On the critical side, the chapter rebuts the idea that social evolution is Lamarckian rather than Darwinian. This is mistaken for a number of reasons. First, Darwinism (suitably defined) and Lamarckism are not mutually exclusive. In fact, Darwin believed in Lamarckian inheritance in the biological world. Subsequent biologists have thought otherwise, but that is beyond the point. Second, even if Lamarckian inheritance did occur (as on our imaginary Planet Lamarck) it would still require some process of selection to explain evolution in populations. Consequently, if Lamarckism were true it would require Darwinism. (This point was made previously by Richard Dawkins.)
Lamarckism raises a number of other questions and problems.

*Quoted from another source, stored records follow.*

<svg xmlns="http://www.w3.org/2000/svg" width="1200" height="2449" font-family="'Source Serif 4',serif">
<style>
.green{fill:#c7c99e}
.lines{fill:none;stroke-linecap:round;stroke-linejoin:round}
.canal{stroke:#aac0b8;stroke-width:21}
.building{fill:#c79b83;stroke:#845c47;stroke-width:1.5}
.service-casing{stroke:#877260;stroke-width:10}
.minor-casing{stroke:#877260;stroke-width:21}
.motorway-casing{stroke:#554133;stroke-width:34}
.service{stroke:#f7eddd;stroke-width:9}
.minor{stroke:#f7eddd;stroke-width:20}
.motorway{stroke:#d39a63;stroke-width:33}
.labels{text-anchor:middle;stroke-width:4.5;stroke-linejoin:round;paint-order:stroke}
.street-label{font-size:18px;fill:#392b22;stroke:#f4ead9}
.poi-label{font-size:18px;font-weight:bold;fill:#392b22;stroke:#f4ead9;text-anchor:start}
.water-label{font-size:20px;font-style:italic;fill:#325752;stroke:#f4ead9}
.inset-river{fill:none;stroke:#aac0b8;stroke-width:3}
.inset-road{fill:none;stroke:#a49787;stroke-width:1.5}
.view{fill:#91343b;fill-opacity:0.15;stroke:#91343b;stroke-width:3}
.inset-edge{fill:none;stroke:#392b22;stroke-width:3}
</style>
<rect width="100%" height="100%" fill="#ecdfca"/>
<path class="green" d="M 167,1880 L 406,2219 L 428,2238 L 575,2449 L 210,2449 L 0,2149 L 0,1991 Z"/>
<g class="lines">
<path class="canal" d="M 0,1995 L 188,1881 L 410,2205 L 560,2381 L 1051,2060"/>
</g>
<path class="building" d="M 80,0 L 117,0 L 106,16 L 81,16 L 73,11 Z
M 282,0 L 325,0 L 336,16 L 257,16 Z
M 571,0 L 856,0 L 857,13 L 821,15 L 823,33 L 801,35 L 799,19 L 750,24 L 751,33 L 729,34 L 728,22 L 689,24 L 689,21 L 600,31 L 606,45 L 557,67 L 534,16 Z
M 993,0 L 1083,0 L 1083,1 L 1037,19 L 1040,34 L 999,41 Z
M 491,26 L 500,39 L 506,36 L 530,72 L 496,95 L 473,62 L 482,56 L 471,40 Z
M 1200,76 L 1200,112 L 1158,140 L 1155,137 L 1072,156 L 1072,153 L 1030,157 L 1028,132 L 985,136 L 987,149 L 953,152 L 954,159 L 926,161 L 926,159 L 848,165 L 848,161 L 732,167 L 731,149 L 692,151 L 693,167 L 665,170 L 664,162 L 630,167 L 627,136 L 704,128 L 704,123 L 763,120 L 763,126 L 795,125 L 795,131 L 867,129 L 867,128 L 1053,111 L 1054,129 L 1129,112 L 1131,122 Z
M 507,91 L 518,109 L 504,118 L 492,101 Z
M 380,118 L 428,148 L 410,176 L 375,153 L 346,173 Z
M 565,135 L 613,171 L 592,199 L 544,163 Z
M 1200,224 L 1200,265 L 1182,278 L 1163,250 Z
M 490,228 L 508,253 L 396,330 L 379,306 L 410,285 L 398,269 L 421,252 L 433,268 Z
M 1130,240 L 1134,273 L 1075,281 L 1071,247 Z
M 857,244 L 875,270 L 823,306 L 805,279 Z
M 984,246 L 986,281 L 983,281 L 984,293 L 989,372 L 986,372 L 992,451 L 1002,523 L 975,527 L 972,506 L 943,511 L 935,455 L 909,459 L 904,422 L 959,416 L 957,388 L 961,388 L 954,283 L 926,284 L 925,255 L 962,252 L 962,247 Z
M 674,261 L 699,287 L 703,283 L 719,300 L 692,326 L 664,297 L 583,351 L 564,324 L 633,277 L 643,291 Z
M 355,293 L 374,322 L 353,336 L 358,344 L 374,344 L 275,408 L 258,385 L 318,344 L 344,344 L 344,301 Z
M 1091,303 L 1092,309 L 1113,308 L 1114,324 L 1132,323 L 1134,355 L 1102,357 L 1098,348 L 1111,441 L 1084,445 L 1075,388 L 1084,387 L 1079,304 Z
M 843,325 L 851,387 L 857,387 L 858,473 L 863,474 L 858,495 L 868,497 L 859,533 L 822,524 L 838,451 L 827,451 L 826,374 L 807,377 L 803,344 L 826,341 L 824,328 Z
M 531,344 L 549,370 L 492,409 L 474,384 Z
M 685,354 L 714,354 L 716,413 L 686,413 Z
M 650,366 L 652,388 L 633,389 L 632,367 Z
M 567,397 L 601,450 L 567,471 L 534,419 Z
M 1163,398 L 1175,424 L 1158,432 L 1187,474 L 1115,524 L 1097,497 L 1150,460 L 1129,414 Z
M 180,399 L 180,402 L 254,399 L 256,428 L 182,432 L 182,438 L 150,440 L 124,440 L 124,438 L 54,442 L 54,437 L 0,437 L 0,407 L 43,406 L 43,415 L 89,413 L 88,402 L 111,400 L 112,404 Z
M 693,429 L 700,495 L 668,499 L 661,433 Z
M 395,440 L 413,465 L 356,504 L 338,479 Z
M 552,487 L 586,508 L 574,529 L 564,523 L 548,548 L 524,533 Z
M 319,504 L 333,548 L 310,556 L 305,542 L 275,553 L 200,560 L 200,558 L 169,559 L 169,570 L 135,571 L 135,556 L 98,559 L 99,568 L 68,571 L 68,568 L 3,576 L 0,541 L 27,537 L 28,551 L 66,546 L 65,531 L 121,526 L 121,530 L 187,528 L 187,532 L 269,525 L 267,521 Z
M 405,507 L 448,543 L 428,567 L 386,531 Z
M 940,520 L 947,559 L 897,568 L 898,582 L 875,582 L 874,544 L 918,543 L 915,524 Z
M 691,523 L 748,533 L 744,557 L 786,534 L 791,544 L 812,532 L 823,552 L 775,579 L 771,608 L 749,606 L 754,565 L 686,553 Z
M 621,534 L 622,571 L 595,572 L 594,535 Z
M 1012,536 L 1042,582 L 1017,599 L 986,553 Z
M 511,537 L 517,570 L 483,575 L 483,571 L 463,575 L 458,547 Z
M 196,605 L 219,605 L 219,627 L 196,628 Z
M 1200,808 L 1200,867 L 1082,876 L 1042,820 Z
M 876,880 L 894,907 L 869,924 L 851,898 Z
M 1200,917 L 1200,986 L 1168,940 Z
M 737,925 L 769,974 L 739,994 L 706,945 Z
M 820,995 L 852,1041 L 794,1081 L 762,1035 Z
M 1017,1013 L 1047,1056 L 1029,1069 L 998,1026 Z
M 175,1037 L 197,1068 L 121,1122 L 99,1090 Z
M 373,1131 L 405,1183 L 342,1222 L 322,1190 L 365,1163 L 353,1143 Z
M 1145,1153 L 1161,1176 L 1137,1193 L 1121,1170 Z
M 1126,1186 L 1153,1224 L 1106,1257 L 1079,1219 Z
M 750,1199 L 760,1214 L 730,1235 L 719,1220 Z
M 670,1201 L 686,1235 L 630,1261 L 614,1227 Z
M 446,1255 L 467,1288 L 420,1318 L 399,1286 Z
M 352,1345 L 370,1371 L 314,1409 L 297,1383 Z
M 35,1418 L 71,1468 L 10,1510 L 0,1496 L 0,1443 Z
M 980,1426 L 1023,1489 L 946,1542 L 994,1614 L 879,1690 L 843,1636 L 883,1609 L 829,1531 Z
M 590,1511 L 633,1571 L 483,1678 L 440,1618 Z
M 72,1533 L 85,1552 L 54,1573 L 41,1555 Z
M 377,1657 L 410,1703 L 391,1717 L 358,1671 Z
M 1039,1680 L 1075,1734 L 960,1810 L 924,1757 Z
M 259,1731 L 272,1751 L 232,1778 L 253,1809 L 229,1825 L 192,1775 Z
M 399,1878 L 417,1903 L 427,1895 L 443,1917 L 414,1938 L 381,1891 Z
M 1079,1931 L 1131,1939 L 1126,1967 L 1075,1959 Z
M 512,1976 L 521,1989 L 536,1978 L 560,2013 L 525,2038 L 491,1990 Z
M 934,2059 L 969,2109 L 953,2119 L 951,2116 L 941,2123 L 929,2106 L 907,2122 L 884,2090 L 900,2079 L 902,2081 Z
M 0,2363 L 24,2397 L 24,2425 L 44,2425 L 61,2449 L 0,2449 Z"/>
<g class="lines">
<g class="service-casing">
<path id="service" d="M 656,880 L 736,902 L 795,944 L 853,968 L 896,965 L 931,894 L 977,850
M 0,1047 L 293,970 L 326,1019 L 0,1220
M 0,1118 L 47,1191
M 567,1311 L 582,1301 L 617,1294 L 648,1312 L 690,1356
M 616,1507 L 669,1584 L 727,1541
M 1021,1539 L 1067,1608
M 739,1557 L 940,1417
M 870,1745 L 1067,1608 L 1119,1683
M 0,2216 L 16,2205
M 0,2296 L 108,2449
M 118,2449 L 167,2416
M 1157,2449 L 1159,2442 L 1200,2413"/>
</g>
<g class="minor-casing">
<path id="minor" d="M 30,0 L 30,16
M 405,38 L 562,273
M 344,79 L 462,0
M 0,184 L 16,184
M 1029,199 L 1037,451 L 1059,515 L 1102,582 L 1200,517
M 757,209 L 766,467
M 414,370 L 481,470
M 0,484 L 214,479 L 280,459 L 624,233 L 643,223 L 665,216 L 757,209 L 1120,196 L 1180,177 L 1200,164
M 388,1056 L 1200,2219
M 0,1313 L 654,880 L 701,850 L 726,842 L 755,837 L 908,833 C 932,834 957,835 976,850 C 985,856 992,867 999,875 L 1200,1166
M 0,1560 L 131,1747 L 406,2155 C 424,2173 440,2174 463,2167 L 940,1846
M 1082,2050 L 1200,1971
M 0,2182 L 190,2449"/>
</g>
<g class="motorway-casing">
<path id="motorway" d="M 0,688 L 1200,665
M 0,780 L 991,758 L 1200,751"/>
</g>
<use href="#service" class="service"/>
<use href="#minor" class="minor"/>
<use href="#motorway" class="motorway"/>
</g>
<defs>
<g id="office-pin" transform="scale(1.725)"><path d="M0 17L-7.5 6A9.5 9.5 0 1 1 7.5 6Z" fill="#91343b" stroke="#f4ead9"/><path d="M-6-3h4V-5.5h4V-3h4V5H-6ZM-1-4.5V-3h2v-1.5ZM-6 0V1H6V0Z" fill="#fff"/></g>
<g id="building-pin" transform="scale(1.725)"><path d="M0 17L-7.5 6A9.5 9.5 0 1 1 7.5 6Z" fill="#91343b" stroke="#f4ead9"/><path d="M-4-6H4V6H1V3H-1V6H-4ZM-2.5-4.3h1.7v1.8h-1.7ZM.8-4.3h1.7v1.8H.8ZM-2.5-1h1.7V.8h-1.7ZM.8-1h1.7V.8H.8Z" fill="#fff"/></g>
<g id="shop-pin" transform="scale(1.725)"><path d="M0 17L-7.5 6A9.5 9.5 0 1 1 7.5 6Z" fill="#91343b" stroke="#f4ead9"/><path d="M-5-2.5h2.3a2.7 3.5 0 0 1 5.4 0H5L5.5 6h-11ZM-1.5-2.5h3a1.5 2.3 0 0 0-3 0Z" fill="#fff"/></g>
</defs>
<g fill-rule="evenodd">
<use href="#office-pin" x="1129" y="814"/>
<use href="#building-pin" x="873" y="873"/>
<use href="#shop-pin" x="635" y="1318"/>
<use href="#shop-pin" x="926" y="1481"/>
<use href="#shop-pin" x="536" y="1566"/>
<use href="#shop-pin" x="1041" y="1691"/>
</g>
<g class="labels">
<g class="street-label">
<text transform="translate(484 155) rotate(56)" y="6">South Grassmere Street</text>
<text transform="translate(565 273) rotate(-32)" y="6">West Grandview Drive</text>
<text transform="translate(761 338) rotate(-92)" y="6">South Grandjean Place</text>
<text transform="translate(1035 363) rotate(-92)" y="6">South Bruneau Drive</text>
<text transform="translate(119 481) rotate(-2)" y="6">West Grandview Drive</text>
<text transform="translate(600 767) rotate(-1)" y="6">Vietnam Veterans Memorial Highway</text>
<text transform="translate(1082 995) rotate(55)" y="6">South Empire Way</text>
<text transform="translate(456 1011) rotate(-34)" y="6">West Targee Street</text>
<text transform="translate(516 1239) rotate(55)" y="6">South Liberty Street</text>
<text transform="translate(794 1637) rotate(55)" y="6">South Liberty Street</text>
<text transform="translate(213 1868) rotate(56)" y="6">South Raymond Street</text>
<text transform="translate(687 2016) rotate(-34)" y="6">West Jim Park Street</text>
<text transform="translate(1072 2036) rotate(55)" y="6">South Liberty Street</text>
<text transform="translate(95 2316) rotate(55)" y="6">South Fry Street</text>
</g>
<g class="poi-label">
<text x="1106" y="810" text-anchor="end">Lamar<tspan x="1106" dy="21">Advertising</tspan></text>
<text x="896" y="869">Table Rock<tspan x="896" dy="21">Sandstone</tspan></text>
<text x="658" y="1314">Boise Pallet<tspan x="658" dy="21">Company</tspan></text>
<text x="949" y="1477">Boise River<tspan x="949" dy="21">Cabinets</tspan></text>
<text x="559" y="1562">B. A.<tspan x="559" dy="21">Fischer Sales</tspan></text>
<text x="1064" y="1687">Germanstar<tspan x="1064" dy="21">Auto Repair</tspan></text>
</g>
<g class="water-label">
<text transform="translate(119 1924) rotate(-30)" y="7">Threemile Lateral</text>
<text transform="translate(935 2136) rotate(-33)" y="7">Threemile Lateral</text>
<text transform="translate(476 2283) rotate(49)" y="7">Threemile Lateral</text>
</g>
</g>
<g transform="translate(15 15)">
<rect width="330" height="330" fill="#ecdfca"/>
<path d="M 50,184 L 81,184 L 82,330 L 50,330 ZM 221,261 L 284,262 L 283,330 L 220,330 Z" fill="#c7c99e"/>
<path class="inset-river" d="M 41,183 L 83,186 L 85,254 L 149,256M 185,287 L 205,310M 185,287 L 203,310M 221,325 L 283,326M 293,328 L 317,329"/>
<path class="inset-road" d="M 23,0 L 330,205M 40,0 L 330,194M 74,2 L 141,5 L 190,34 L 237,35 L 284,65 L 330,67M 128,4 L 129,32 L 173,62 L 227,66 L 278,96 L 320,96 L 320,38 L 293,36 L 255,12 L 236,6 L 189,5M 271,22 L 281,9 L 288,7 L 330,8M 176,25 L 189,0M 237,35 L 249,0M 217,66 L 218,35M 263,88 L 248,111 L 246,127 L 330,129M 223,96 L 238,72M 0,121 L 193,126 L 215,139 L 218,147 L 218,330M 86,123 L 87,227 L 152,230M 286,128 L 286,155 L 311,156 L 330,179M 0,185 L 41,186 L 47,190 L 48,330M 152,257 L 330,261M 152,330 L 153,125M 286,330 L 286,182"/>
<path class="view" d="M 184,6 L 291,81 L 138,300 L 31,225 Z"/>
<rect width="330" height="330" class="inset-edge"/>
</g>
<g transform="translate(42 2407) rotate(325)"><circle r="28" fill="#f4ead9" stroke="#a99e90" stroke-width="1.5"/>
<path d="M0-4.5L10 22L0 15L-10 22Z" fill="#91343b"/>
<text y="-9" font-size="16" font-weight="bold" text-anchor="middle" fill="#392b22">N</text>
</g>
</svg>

As the late David Hull pointed out, it is important to be clear about the meaning of “inheritance” in the “inheritance of acquired characters”. Inheritance must be distinguished from contagion. Otherwise the transmission of fleas from one dog to another would be the “inheritance of acquired characters”. It is clearly not.
In contrast to contagion, inheritance means the copying of developmental instructions. It is not good enough for a Lamarckian to say that if we develop strong arm muscles then our children will have strong arms too. The Lamarckian must uphold that we have passed on the developmental capacity to develop strong arms through our genes, which carry these (new) developmental instructions.
Now here comes the clinch, which signals the constructive part of this chapter. Hereditable “developmental instructions” (with a bit more definitional stuff added), are REPLICATORS. Consequently, simply to make sense of Lamarckian inheritance (leaving aside whether it is true or not) we have to adopt something like the REPLICATOR-INTERACTOR distinction. Those that reject the replicator concept while saying that (social) evolution is Lamarckian (e.g. Richard Nelson and Peter Richerson) cannot have it both ways.
Finally, and also on the constructive side, we consider possible social replicators (above the level of genes), namely habits and routines. When we address these replicators and consider possible Lamarckian inheritance in social evolution, further problems arise. Something (very vaguely) like Lamarckism may exist in social evolution but calling it Lamarckian is highly misleading.
1. Are Darwinism and Lamarckism mutually exclusive?
2. What is the difference between inheritance and contagion?
3. Why does coherent Lamarckism require the replicator concept?
4. What are possible social replicators?